14400 Film and the Moving Image

This course seeks to develop skills in perception, comprehension, and interpretation when dealing with film and other moving image media. It encourages the close analysis of audiovisual forms, their materials and formal attributes, and explores the range of questions and methods appropriate to the explication of a given film or moving image text. It also examines the intellectual structures basic to the systematic study and understanding of moving images. Most importantly, the course aims to foster in students the ability to translate this understanding into verbal expression, both oral and written.
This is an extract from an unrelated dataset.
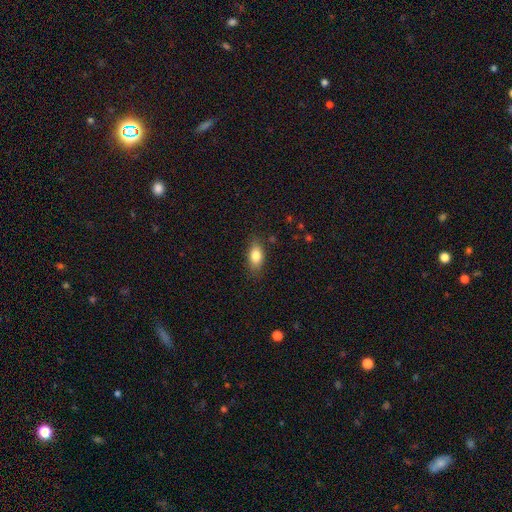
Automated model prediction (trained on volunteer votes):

Texts and films are drawn from the history of narrative, experimental, animated, and documentary or non-fiction cinema. Screenings are a mandatory course component.This course meets the general education requirement in the dramatic, musical and visual arts.

2015-2016 Spring

14506 Space and Time in Still and Moving Images

This course is designed both to teach basic terms and issues in the analysis of still and moving images, and also to give a brief history of those issues.  Readings will include excerpts from Plato, Aristotle, Alberti, Wolflin, Riegl, Benjamin and others.  Images and moving images will serve as primary texts as feel.PQ: Students must attend first class to confirm enrollment. This course meets the general education requirement in the dramatic, musical, and visual arts.

2014-2015 Spring

14505 Visual Style in Still and Moving Images

The course surveys elements of styles and techniques common to the visual arts. We will discuss framing and editing, moment and movement, action and narration and other visual devices as used by artists, photographers, architects and filmmakers in the late nineteenth and early twentieth centuries.

2014-2015 Spring

14504 Film Comedy

What can film tell us about comedy, and vice versa? This course investigates the comic procedures in various film forms - from silent slapstick and sophisticated comedy to screwball comedy and musical all the way to postmodern pastiche and mockumentary. Instead of treating film comedy as a self-contained genre, we will study how questions of comedy are central to the history of cinema. Readings include critical discourses about comedy, film history and film theory, e.g. Bergson, Freud, Benjamin, Miriam Hansen, Tom Gunning and Noel Carroll. It is often said that a joke dies when we analyze it. We will see that it in fact reincarnates, if we analyze it the right way.